Quem escuta seus discos percebe o apego que tem às tradições africanas. Por exemplo, “Tangola”, do álbum Gweka. Como pretende ser compreendido por via da sua obra?

Sinceramente, a minha obra é uma página aberta. Não quero influenciar a ninguém. Mas há algo importante nisto tudo, a ideia de que faço das artes aquilo que está dentro de mim. O resto, que fale por si.

É professor da Escola de Dança Contemporânea de Winnipeg, Canadá. O que mais lhe interessa levar aos seus alunos na actividade docente?

Encarrar a dança como vida e como expressão. Importa-me que eles saibam que ser contemporâneo não é copiar os outros, mas fazer parte deste tempo. Por exemplo, com a liberdade de dançar a makwaela da maneira que me apetecer dançar.  

A CNCD decidiu homenagear-lhe este ano. O gesto tem um significado para si?

 A homenagem é um reconhecimento ao povo moçambicano, que a CNCD tanto representou. Vejo esta homenagem como algo feito à nossa dança e à nossa cultura. É também uma homenagem ao grupo que limpou a imagem de Moçambique no tempo da guerra, contribuindo para que o país fosse visto de outra forma.

O que pensa da dança feita em Moçambique e da música, actualmente?

A dança não está a ser tão valorizada no país, comparando com o passado, altura em que haviam grupos provinciais fortes, que contribuíam para o fortalecimento, inclusive, da CNCD. Quanto à música, está a evoluir, mas, infelizmente, com muito barulho. Desculpa-me dizer isto, mas temos hoje um barulho na nossa música que nem nos dá a possibilidade de sabermos para onde vamos. Não tenho a pretensão de sugerir que a minha música é melhor, nada a ver. Apenas acho que temos de voltar a pensar na qualidade daquilo que tocamos. Temos muitos músicos, no entanto, com barulho que não acaba. Temos de recuperar as bandas, porque isso dá outro encanto à música.

Sugestões artísticas para os leitores do jornal O País?

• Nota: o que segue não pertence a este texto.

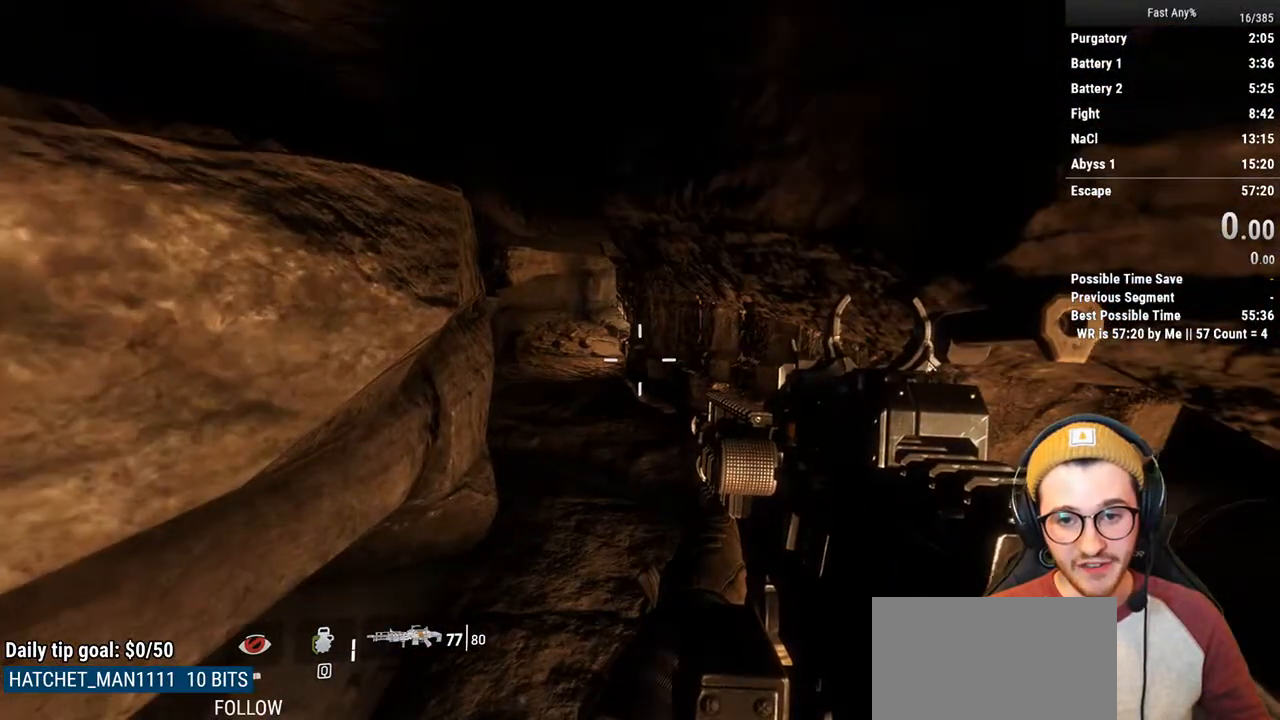
{"keys": ["ctrl"], "mouse": [], "events": [[84, "w", "up"], [321, "ctrl", "down"]]}
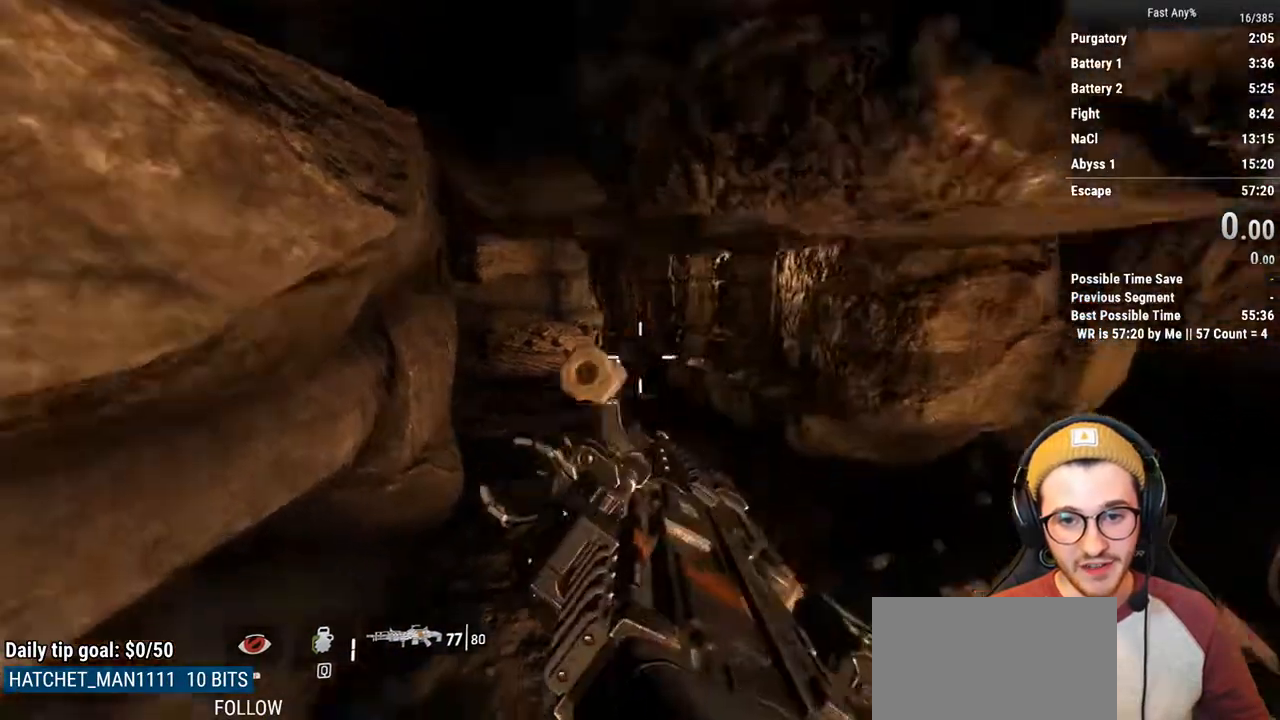
{"keys": ["ctrl", "w"], "mouse": [], "events": [[17, "w", "down"]]}
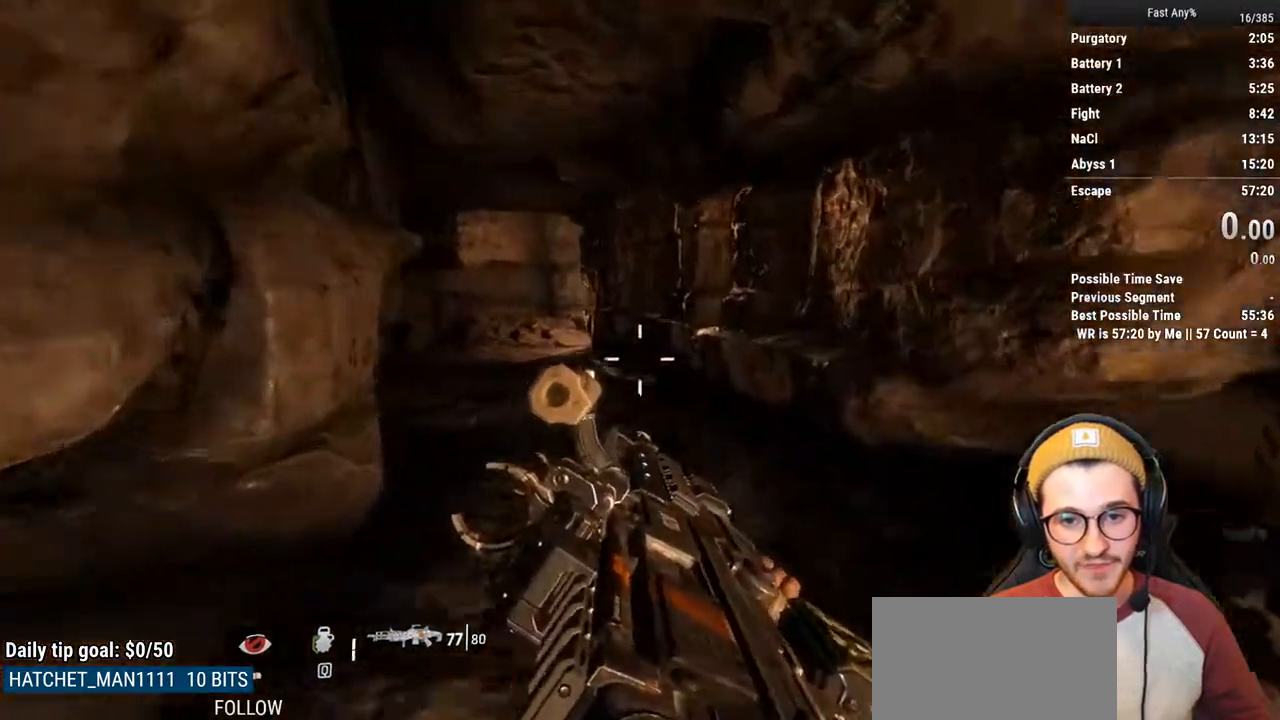
{"keys": ["ctrl", "w"], "mouse": [], "events": []}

Sugiro a obra de Silva Dunduro, de Malangatana e Wazimbo.

 

Perfil

Casimiro Nhussi é um artista multifacetado. É bailarino, músico e professor de dança. No passado, fez teatro no Tchova Xita Duma, participou em documentários e fez parte da primeira peça do Mutumbela Gogo. Nhussi também foi director artístico da Companhia Nacional de Canto e Dança (CNCD). Actualmente, exerce a função de professor no Canadá, onde vive, e é autor de três discos: Makonde, Gweka e Ximbombo.